## Task requirements
1 - In the DRAGEN FastQC page below, can you rewrite the paragraph that begins "By default DRAGEN FastQC and read-trimming" as a short bulleted list that keeps its main facts?
2 - What comes next in the DRAGEN FastQC page below? Write it, picking up after its final sentence.

## Text
--- START ---

DRAGEN FastQC

The DRAGEN FastQC module is a tool for calculating common metrics used for quality control of high-throughput sequencing data. The tool is modeled after the metrics generated by the FastQC tool from Babraham Institute.

The metrics are generated automatically on all DRAGEN map-align workflows, with no additional run time, and output in a CSV format file called <PREFIX>.fastqc_metrics.csv.

If you are only interested in sample QC or would like to obtain FastQC results only, DRAGEN provides a mode to generate the fastqc_metrics.csv file directly.

By default DRAGEN FastQC and read-trimming are run as preprocessing steps to standard sequence alignment workflows. If DNA alignment is not needed, or if QC results are needed more quickly, the mapping and BAM output portions of the workflow can be disabled. The workflow only outputs key metric files and runs ~70% faster. To use this option, enter --fastqc-only=true after the DRAGEN command.

Metric Granularity

Due to memory constraints, it is not possible to guarantee single-base resolution for all metrics. DRAGEN provides an algorithmic solution for binning via --fastqc-granularity. DRAGEN allocates 256 bins in memory for each size or position-based metric. The granularity value of 4–7 inclusive can be used to determine the bin size. High values use smaller bins for greater resolution. Lower values can be used to create larger bins for larger read-lengths.

--- END ---

## Source material
--- START ---

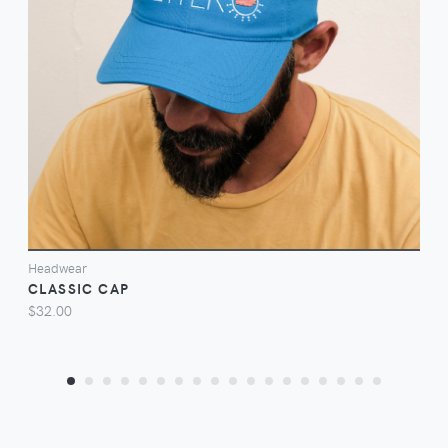
VIEW
Headwear
CLASSIC CAP
$32.00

--- END ---

## Answers for the tasks
1 -
- DRAGEN FastQC and read-trimming run by default as preprocessing steps in standard sequence alignment workflows.
- If DNA alignment isn't needed, or QC results are wanted sooner, the mapping and BAM output portions can be turned off.
- That workflow outputs only key metric files and runs about 70% faster.
- To enable it, add --fastqc-only=true after the DRAGEN command.

2 -
Granularity	Single Base Resolution (bp)	Resolution at 150 (bp)	Recommended Read-Lengths (bp)
7 (default)	1–255	1	< 256
6	1–128	2	≥ 256 and < 507
5	1–64	4	≥ 507 and < 4031
4	1–32	8	≥ 4031

Adapter and Kmer Sequence Files

To include metrics for adapter or other sequence content, DRAGEN FastQC needs the desired sequences to be provided in FASTA format. For this purpose, DRAGEN provides the following options for this purpose:

•

For adapter sequences, use --fastqc-adapter-file.

•

For any additional kmers of interest, use --fastqc-kmer-file.

With the --fastqc-kmer-file option, you can add sequences of interest without changing the expected adapter results.

DRAGEN FastQC can accept up to a combined total of 16 adapters and kmer sequences. Each sequence can be a maximum of 12 bp in length. By default, DRAGEN uses the adapter file located at /opt/edico/config/adapter_sequences.fasta. The file contains the following adapter sequences, which are the same as the FastQC from the Babraham Institute (v 0.11.10 and later).

•

Illumina Universal Adapter—AGATCGGAAGAG

•

Illumina Small RNA 3' Adapter—TGGAATTCTCGG

•

Illumina Small RNA 5' Adapter—GATCGTCGGACT

•

Nextera Transposase Sequence—CTGTCTCTTATA

FastQC Metrics Output

The FastQC metrics are output to a CSV file format in the run output directory called <PREFIX>.fastqc_metrics.csv.

The reported metrics are organized into eight sections by metric type. Each section is categorized into separate rows by length, position, or other relevant categorical variables. The following metric types compose the sections.

Option	Description
Read Mean Quality	Total number of reads. Each average Phred-scale quality value is rounded to the nearest integer.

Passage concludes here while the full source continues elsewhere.